Automatic failover

Although it hasn't been discussed in the book in detail so far, in the typical situation your client will be connected to a replica set, that is it will be sending writes to one node (the Primary) whilst also being connected to other nodes that are Secondaries. As long as the Primary is alive, accepting commands, and the other nodes continue to agree that it is the primary, that will continue without change.

But if the original primary node dies, or get cuts off network-wise from the other nodes, they will initiate a replica set election and one of them will become the new primary.

There be may some writes to the original primary that will have to be rolled back, particularly in an unbalanced network partition situation. That is an issue that means the rolled back operations will have to be examined manually and re-applied manually by administrators after the incident.

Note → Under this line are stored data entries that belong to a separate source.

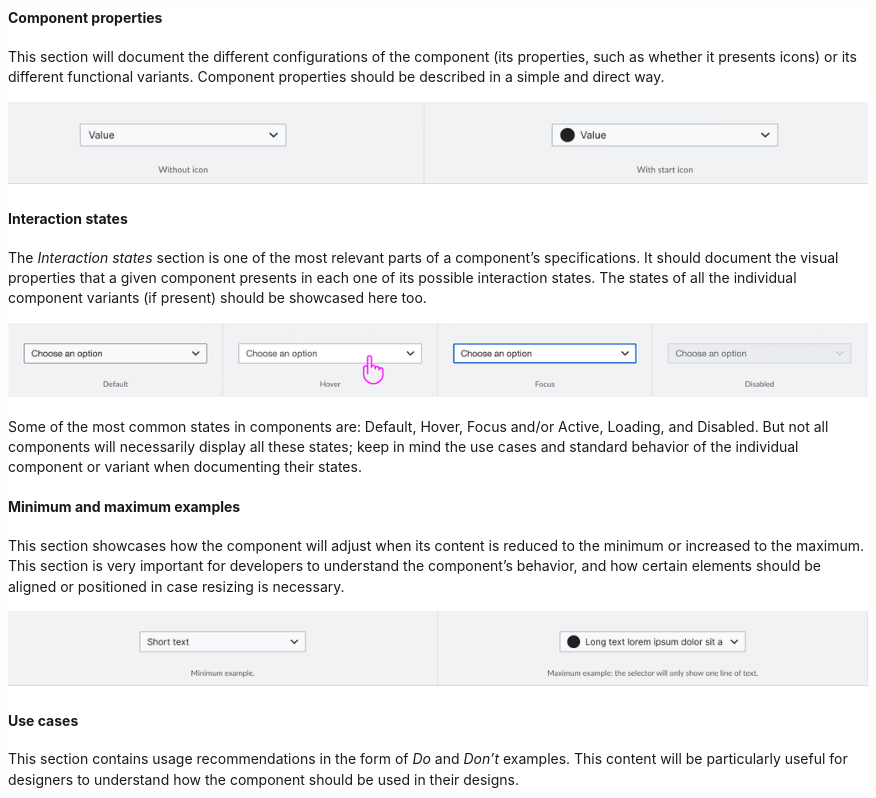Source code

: #### Component properties

This section will document the different configurations of the component (its properties, such as whether it presents icons) or its different functional variants. Component properties should be described in a simple and direct way.

![Select component properties example](../assets/designing-new-components/design-component-component-properties.png)

#### Interaction states

The *Interaction states* section is one of the most relevant parts of a component’s specifications. It should document the visual properties that a given component presents in each one of its possible interaction states. The states of all the individual component variants (if present) should be showcased here too.

![Select component states design example](../assets/designing-new-components/design-component-states.png)

Some of the most common states in components are: Default, Hover, Focus and/or Active, Loading, and Disabled. But not all components will necessarily display all these states; keep in mind the use cases and standard behavior of the individual component or variant when documenting their states.

#### Minimum and maximum examples

This section showcases how the component will adjust when its content is reduced to the minimum or increased to the maximum. This section is very important for developers to understand the component’s behavior, and how certain elements should be aligned or positioned in case resizing is necessary.

![Select component minimum and maximum width example](../assets/designing-new-components/design-component-minimum-maximum.png)

#### Use cases

This section contains usage recommendations in the form of *Do* and *Don’t* examples. This content will be particularly useful for designers to understand how the component should be used in their designs.

<cdx-demo-rules>
<template #do-media>

![A screenshot example of a select component with a heart icon at the start.](../assets/designing-new-components/designing-new-components-do.svg)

The election would take a fraction of a second usually (2 seconds at most), faster than any human is going to be able to react, so you want the application to automatically switch to use the new primary.

Q. What do you program to make sure the client application send requests to the new primary, and avoid having every single thread in every single process throw endless repeating 'socket exception' or 'write rejected not primary' errors?

A. Nothing. Because all the drivers have replica set automatic failover logic programmed into them you can't program (and don't need to program) anything extra to achieve re-routing to the surviving nodes.

From the point of view of the application code using a MongoDB connection, database, or collection object it can continue to use the same object. The driver will route the reads and writes to the new primary. If you have explicitly requested reads to come from a non-primary node (possible with a feature called readPreference, to be discussed later) the connection for those will be changed away from the new primary node too.

So the challenge of staying connected is solved for you out of the box whichever driver you use.

What is not handled is what to do with rolled back data. Rollbacks can occur in the case that the original primary doesn't step down immediately, and accepts some writes in the brief time before it determines it has lost the status updates from the other nodes and steps itself down. This will be explained more in the "Making MongoDB stable" chapter.